### Task statement
Output the line that contains "EGR et système AdBlue sans défaut et optimi" and every line after it to the end of the entries, with nothing added or left out.

[Records excerpted from a collection]
□ □ □ □ □
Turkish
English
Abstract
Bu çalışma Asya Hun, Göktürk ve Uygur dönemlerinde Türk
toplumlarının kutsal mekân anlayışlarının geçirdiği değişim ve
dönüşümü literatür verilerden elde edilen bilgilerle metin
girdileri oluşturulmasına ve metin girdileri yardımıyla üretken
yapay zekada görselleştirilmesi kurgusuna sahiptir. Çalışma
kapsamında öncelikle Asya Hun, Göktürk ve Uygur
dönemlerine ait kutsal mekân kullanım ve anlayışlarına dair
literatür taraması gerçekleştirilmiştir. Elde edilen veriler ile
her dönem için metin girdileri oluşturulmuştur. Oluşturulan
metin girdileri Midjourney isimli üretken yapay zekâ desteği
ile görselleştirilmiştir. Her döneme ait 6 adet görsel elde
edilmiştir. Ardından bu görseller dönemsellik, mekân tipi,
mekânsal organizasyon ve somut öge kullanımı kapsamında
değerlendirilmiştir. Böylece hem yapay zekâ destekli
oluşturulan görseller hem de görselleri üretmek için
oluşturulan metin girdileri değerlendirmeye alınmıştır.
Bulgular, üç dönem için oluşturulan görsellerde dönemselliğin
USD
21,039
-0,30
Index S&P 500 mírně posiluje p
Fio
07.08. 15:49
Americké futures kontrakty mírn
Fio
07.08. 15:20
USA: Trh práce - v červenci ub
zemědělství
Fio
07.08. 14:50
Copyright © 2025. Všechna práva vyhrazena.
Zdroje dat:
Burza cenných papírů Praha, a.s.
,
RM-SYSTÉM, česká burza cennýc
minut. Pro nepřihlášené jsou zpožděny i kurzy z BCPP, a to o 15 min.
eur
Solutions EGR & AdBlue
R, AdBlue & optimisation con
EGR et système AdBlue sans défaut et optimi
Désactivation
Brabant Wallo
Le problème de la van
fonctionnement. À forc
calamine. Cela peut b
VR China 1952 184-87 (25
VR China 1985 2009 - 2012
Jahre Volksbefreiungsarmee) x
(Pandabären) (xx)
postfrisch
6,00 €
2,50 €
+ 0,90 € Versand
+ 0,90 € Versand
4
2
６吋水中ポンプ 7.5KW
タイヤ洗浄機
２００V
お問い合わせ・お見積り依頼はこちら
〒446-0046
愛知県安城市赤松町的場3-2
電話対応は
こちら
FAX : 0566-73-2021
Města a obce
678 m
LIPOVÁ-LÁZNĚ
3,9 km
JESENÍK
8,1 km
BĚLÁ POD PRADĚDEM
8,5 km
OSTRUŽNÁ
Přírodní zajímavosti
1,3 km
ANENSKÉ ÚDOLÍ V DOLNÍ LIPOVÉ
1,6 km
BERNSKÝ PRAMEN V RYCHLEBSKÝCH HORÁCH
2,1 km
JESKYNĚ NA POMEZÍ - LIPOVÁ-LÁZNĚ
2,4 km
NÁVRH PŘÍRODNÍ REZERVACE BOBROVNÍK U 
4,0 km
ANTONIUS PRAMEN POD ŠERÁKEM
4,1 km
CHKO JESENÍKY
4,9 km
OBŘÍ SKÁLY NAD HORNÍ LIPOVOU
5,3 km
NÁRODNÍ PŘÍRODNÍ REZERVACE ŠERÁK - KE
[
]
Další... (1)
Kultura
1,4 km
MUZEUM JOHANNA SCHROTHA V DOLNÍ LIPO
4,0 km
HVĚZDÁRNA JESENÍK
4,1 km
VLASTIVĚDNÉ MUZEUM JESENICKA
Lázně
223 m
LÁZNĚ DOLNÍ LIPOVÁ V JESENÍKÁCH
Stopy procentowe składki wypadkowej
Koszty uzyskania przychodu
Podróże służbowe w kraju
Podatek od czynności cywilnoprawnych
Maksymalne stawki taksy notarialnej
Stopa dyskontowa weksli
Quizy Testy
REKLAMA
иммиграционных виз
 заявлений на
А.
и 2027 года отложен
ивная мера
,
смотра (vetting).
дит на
□ □ □ □ □
### Task solution
EGR et système AdBlue sans défaut et optimi
Désactivation
Brabant Wallo
Le problème de la van
fonctionnement. À forc
calamine. Cela peut b
VR China 1952 184-87 (25
VR China 1985 2009 - 2012
Jahre Volksbefreiungsarmee) x
(Pandabären) (xx)
postfrisch
6,00 €
2,50 €
+ 0,90 € Versand
+ 0,90 € Versand
4
2
６吋水中ポンプ 7.5KW
タイヤ洗浄機
２００V
お問い合わせ・お見積り依頼はこちら
〒446-0046
愛知県安城市赤松町的場3-2
電話対応は
こちら
FAX : 0566-73-2021
Města a obce
678 m
LIPOVÁ-LÁZNĚ
3,9 km
JESENÍK
8,1 km
BĚLÁ POD PRADĚDEM
8,5 km
OSTRUŽNÁ
Přírodní zajímavosti
1,3 km
ANENSKÉ ÚDOLÍ V DOLNÍ LIPOVÉ
1,6 km
BERNSKÝ PRAMEN V RYCHLEBSKÝCH HORÁCH
2,1 km
JESKYNĚ NA POMEZÍ - LIPOVÁ-LÁZNĚ
2,4 km
NÁVRH PŘÍRODNÍ REZERVACE BOBROVNÍK U 
4,0 km
ANTONIUS PRAMEN POD ŠERÁKEM
4,1 km
CHKO JESENÍKY
4,9 km
OBŘÍ SKÁLY NAD HORNÍ LIPOVOU
5,3 km
NÁRODNÍ PŘÍRODNÍ REZERVACE ŠERÁK - KE
[
]
Další... (1)
Kultura
1,4 km
MUZEUM JOHANNA SCHROTHA V DOLNÍ LIPO
4,0 km
HVĚZDÁRNA JESENÍK
4,1 km
VLASTIVĚDNÉ MUZEUM JESENICKA
Lázně
223 m
LÁZNĚ DOLNÍ LIPOVÁ V JESENÍKÁCH
Stopy procentowe składki wypadkowej
Koszty uzyskania przychodu
Podróże służbowe w kraju
Podatek od czynności cywilnoprawnych
Maksymalne stawki taksy notarialnej
Stopa dyskontowa weksli
Quizy Testy
REKLAMA
иммиграционных виз
 заявлений на
А.
и 2027 года отложен
ивная мера
,
смотра (vetting).
дит на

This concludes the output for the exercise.